The data is from this experiment : http://www.ebi.ac.uk/arrayexpress/experiments/E-MTAB-822/
I downloed a *.bam file of this experiment from ENA: ftp://ftp.sra.ebi.ac.uk/vol1/ERA066/ERA066395/bam/MCF7_E2-12h_tophat.bam.

It should be mapped by TopHat as it is indicated in the file name.

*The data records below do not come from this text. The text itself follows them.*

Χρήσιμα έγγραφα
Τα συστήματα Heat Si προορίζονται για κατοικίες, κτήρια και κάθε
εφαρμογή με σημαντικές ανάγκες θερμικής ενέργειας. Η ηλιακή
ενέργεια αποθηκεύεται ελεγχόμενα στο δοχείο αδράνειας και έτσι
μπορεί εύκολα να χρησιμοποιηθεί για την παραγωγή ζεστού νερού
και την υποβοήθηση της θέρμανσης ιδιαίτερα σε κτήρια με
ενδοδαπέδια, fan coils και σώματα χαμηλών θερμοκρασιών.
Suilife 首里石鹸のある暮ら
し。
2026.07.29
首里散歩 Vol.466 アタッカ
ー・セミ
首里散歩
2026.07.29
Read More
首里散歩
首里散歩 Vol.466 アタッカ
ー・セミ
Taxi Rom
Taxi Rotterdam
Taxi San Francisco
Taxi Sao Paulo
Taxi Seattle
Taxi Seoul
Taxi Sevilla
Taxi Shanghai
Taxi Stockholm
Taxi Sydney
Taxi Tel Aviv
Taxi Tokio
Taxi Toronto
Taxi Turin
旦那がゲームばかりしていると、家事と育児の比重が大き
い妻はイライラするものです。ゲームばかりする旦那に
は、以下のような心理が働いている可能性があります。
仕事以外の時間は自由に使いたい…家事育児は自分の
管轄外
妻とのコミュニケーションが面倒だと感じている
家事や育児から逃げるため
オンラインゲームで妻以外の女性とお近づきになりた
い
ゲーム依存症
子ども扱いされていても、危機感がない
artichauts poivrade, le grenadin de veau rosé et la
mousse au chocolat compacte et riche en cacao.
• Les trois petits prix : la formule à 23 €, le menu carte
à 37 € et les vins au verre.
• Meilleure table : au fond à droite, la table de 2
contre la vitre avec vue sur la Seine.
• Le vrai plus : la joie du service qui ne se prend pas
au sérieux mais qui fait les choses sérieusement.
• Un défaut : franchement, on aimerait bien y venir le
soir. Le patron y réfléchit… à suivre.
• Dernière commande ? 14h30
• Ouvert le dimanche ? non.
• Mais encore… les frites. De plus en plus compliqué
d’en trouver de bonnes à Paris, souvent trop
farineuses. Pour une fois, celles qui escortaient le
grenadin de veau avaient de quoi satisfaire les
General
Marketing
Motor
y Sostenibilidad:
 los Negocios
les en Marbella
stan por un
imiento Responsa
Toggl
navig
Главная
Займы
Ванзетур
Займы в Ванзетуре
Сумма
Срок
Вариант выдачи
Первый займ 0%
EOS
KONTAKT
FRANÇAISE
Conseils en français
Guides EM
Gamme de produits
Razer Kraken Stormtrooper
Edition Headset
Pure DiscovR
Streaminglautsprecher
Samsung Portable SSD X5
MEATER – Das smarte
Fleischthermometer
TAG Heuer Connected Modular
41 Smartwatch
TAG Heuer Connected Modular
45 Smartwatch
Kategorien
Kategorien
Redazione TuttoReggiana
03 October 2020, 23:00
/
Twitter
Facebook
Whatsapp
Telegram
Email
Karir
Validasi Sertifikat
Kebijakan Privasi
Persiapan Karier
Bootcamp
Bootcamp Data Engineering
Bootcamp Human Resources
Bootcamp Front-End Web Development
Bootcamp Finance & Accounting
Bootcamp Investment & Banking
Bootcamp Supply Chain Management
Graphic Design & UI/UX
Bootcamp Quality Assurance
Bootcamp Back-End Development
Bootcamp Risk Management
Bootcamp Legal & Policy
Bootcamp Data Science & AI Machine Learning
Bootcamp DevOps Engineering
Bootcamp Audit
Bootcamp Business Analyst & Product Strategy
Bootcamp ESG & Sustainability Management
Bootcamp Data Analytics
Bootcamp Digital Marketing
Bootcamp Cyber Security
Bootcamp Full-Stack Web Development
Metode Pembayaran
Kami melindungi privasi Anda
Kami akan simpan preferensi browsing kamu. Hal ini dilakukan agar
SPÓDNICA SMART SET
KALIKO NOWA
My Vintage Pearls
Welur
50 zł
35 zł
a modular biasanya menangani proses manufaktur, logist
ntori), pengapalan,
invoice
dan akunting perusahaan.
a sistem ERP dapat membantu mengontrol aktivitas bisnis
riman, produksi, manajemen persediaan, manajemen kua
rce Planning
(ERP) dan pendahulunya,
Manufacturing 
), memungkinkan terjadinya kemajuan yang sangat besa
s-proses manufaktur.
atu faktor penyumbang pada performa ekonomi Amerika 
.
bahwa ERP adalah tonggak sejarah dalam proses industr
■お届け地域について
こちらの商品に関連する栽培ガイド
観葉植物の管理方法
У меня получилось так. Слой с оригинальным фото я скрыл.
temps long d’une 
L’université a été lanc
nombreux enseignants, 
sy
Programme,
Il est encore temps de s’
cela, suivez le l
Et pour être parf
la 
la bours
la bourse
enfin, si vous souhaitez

Can I use this TopHat bam file as input of CoverageBed to count the read?
If yes, which GTF/GFF file I should use ?

On the other hand,

The Input:
the same TopHat bam file, ftp://ftp.sra.ebi.ac.uk/vol1/ERA066/ERA066395/bam/MCF7_E2-12h_tophat.bam
the control bam
GTF file from
ftp://ftp.ensembl.org/pub/release-74/gtf/homo_sapiens/Homo_sapiens.GRCh37.74.gtf.gz

I run cufflinks ,cuffmerg and cuffdiff. But the result is no gene is significantly differentially expressed. Where did I do wrong ? How to improve?

THANK YOU VERY MUCH!

rna-seq tophat • 2.7k views

ADD COMMENT • link 10.4 years ago by whuanfan • 0

2

Entering edit mode

Regardless of what genome those BAM files were aligned to, don't use coverageBed to get per-gene counts. If a read aligns to more than one feature, it increments the counter for both, which is the wrong way to do things when dealing with RNAseq. Use featureCounts (from subRead) or htseq-counts instead.